[Given problem]
Find each line of the data below that contains the word "country", and copy those lines.

[Input data]
+--

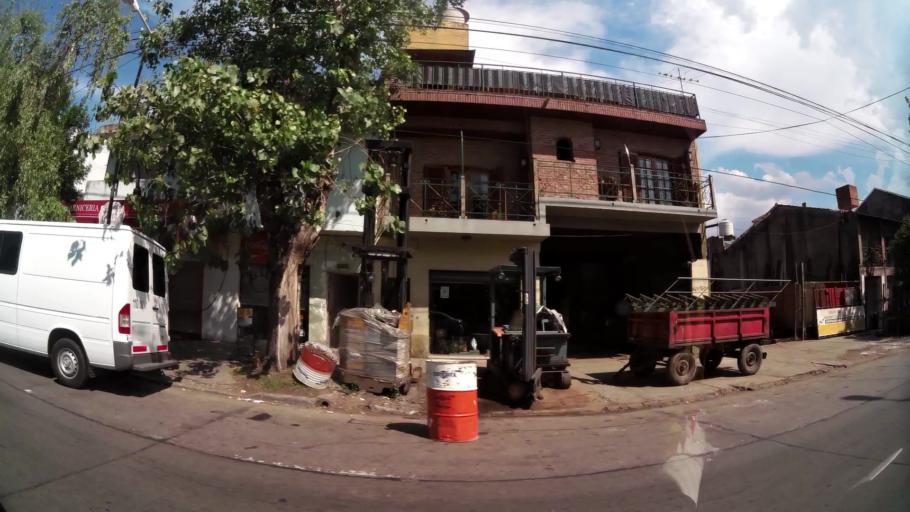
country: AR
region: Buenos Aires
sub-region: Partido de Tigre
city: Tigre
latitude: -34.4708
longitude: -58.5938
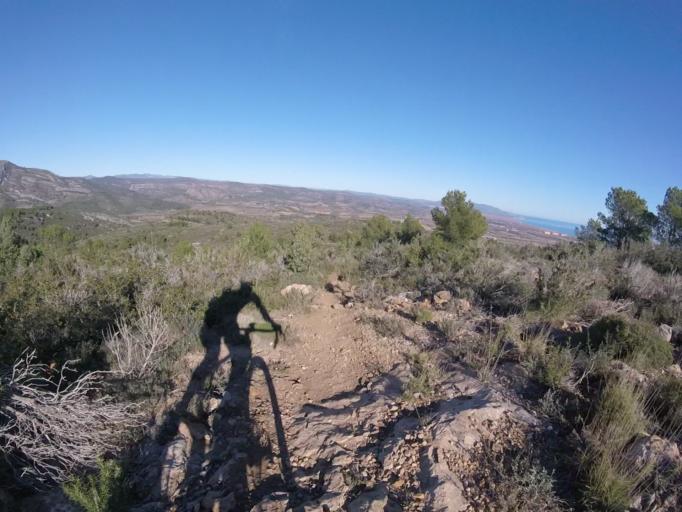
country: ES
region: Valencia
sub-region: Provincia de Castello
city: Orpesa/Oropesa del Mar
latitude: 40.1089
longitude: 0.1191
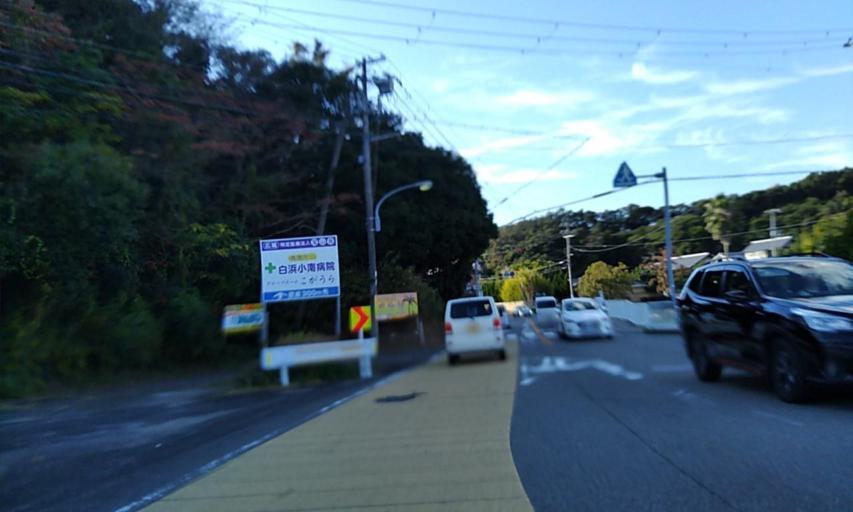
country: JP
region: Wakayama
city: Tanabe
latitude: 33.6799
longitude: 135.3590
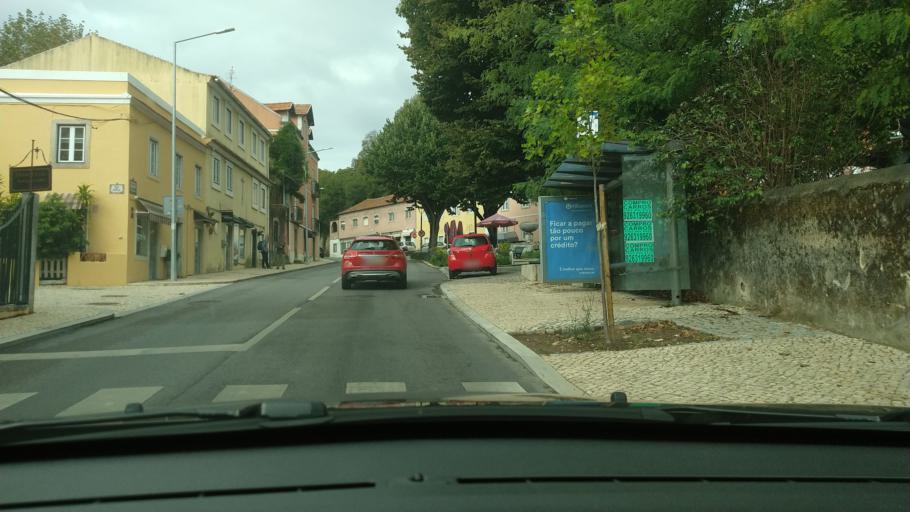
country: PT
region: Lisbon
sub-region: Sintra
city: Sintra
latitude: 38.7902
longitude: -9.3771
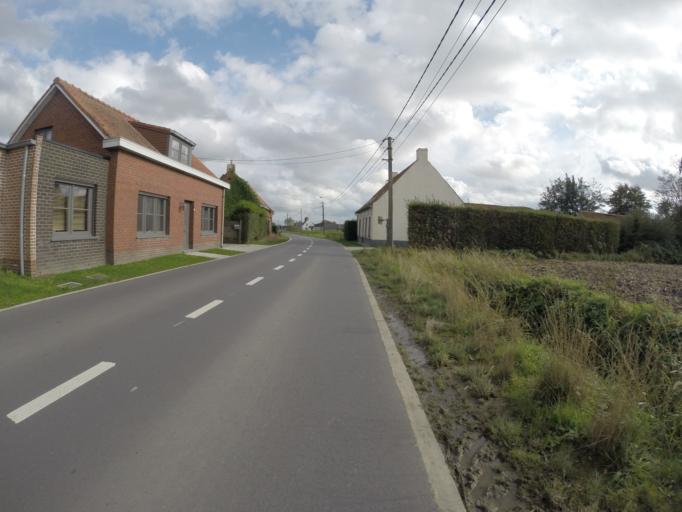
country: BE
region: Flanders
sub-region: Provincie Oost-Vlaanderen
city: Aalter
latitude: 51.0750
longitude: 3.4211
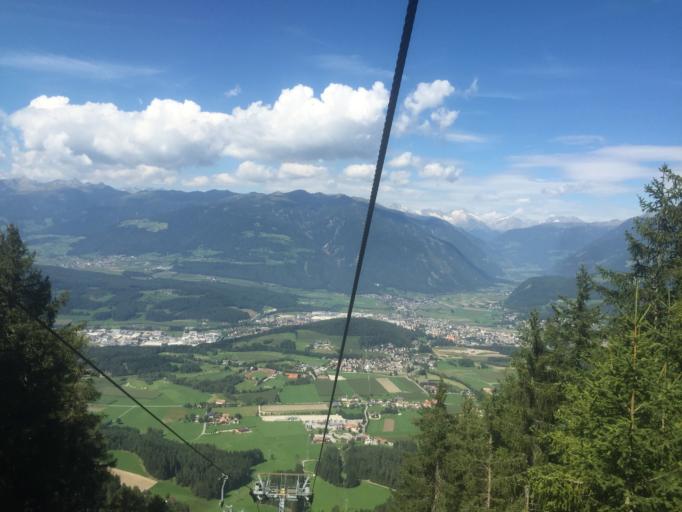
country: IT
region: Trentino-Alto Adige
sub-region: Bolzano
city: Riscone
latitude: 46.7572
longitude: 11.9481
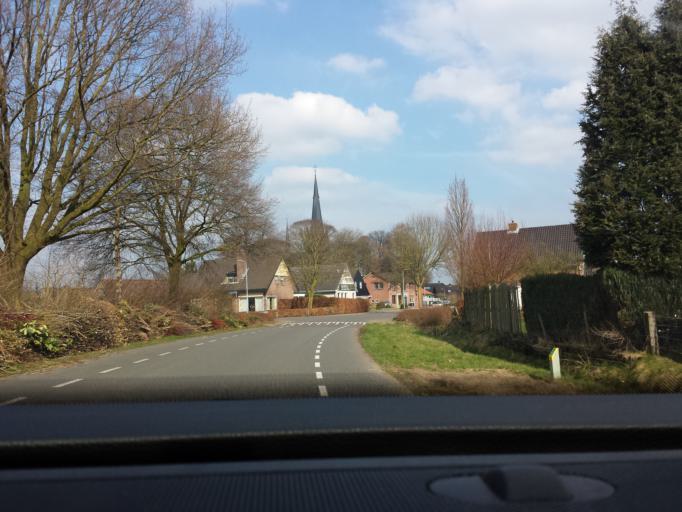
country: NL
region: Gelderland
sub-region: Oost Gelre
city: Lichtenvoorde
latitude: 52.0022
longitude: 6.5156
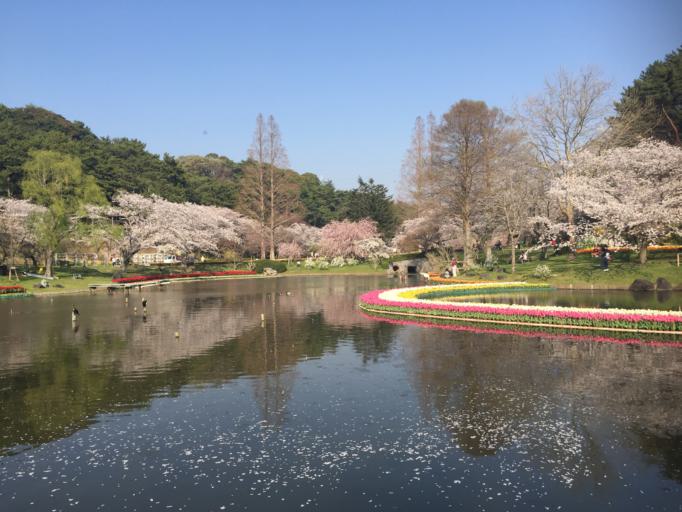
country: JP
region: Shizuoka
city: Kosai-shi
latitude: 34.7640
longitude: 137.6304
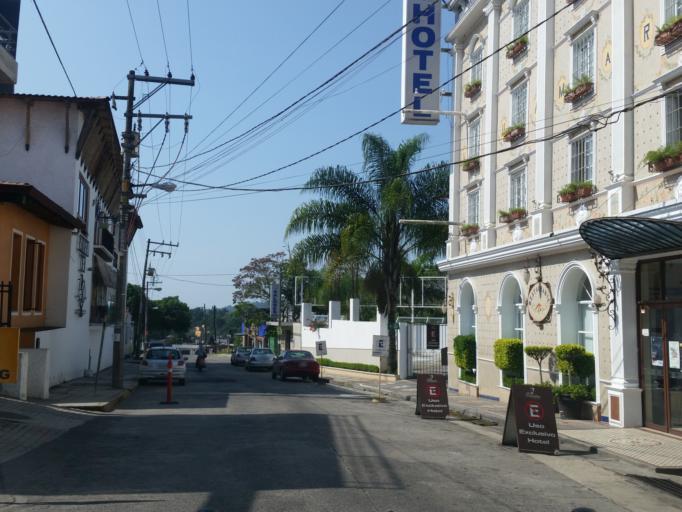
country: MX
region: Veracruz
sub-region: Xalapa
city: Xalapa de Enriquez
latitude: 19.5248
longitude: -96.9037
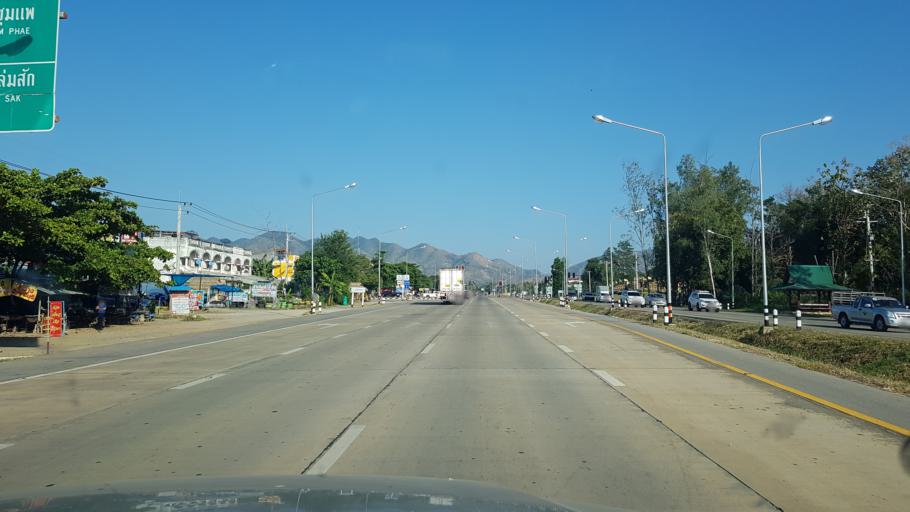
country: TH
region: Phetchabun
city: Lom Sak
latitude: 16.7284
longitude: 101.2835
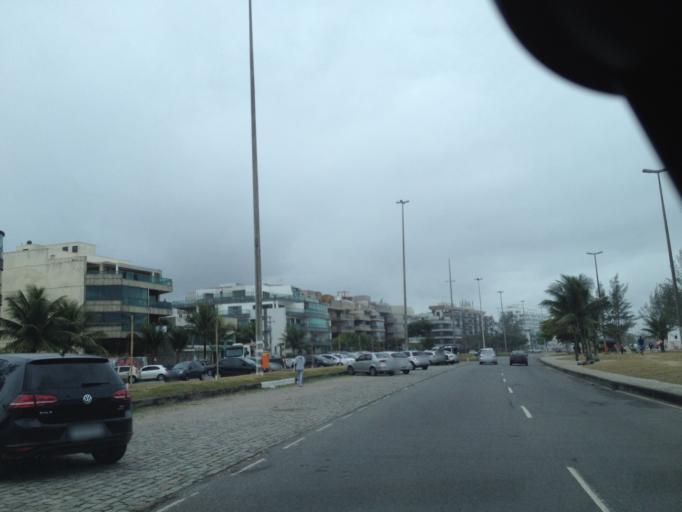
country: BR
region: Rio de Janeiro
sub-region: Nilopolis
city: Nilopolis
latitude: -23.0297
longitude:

+--

[Task output]
country: AR
country: ES
country: JP
country: PT
country: BE
country: IT
country: NL
country: JP
country: MX
country: TH
country: BR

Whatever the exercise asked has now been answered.